The cultural and societal influences in Vygotsky’s thought are essential for fostering and guiding cognitive development. This is illustrated in his concept of the Zone of Proximal Development which puts the individual child at the centre, effectively what a child can learn on their own, but then has the surrounding zone expanding the potential for learning through the influence of ‘knowledgeable others’ (parents, family, neighbours, teachers and peers) and technology and tools. These provide the scaffolding that guides learning, though inevitably this will have a cultural bias and be limited by the interests and bias of the knowledgeable others. Beyond this zone is an area which is initially out of reach, but which the individual can access as they become more independent, and potentially less constricted by their immediate surroundings. This obviously has implications for educational theory and guided learning as well as peer-based collaborative learning.

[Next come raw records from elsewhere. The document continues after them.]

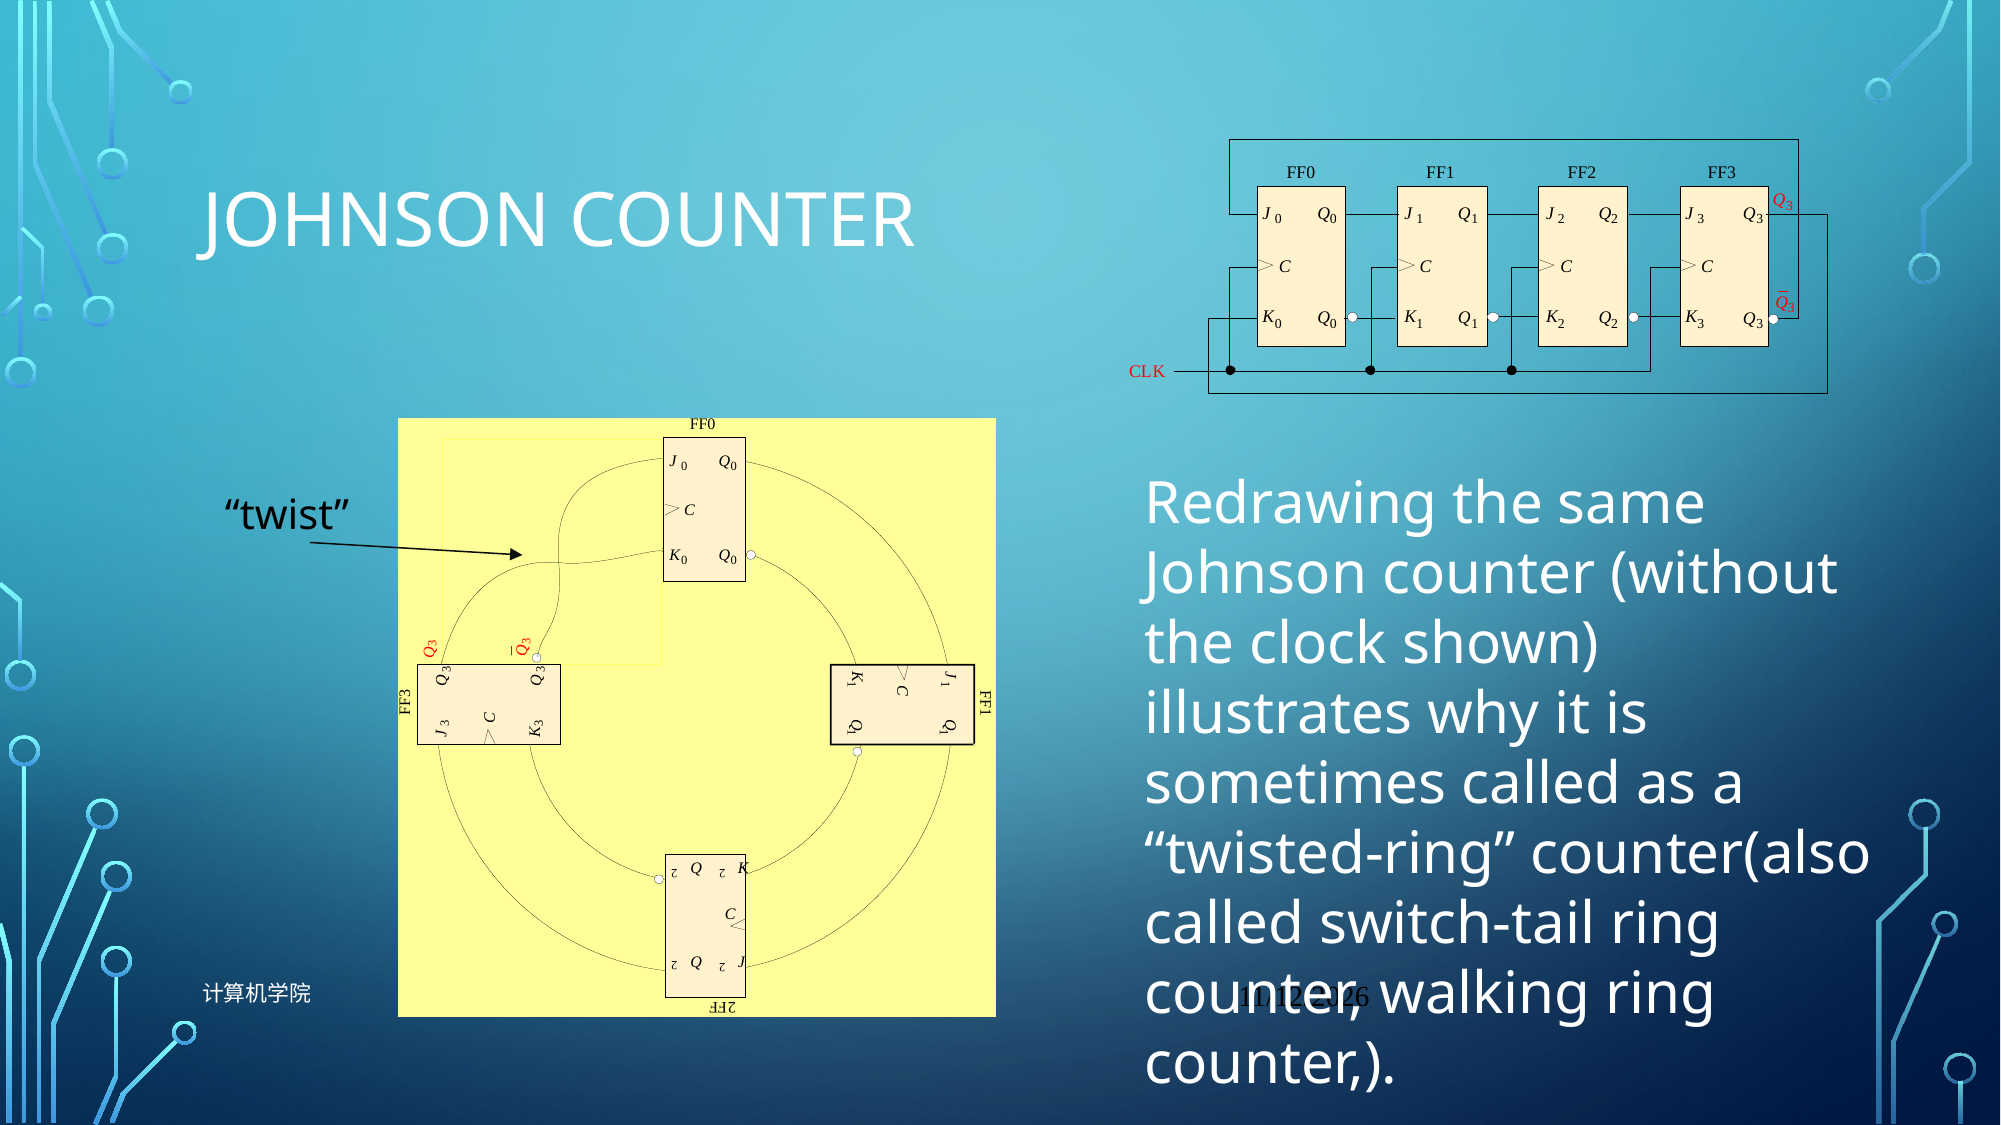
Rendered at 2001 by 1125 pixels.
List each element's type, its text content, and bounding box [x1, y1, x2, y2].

text_box Redrawing the same Johnson counter (without the clock shown) illustrates why it is sometimes called as a “twisted-ring” counter(also called switch-tail ring counter, walking ring counter,). [1130, 457, 1890, 1103]
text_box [397, 417, 997, 1018]
title Johnson counter [187, 101, 1813, 344]
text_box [209, 479, 523, 556]
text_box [1126, 137, 1833, 396]
footer 计算机学院 [187, 965, 1130, 1025]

Primitive speech, from birth to around 2 years, consisting of single words or phrases, largely imitative or expressing basic emotions.
Social speech, or a naïve psychological stage, from around 2 to 4 years, when we use communicate with each other, and the fascination with the names of objects illustrates an understanding of symbolism.
Private speech, generally from age 4 to 7 years, essentially saying out loud what you are thinking as you think it, which serves an intellectual processing and self-regulating function.
Inner speech, from age 8 when the private speech becomes internal thought with no need for vocalization.
Box 3.3 Vygotsky’s Social Development Theory Applied
Vygotsky illustrates well the link between how people think and what they say. By tuning into how children and young people phrase their thoughts we have a good chance to see how those ideas have developed, and how we can help them to overcome hurdles in their cognitive processing. CBT and systemic therapies both put a lot of emphasis on how language is linked to thought and use this as a way of challenging unhelpful thinking, and looking for alternative ways of understanding feelings and emotions.
Although Vygotsky emphasizes the positives of social and cultural influences, these can also be limiting, and presenting alternative ways of thinking about the world beyond that to which some children and young people have been acclimatized by virtue of their upbringing can lead to some challenging discussions.
3.3.3 Bronfenbrenner’s Ecological Systems Theory
Vygotsky was not the only theorist who put emphasis on social aspects of learning and child development, another important figure was Urie Bronfenbrenner (1979) who took a more balanced view of the ‘nature versus nurture’ debate to develop his systems theory. In broader terms, systemic theory also underpins what used to be called ‘Family Therapy’ but is now usually referred to as systemic psychotherapy.
Microsystem is the most immediate surroundings to the individual, usually family initially, but also including local school, local faith group, healthcare workers and peers.
Mesosystem includes the complex interactions between different elements of the microsystem, focused on the quality of those interactions and the influence they have on the individual.
Exosystem widens out to those elements of society which influence those around the individual, including healthcare and social care systems, parental workplaces, politics and media influence on the beliefs of those immediately involved.
Macrosystem includes the broadest influences acting on the individual, ethnicity, socio-economic status, common cultural values, identity and heritage.
Chronosystem is a final influence which doesn’t fit easily with the two-dimensional concentric circle model but recognizes the way that these factors will change over the lifespan, and particularly will become disrupted at times of transition.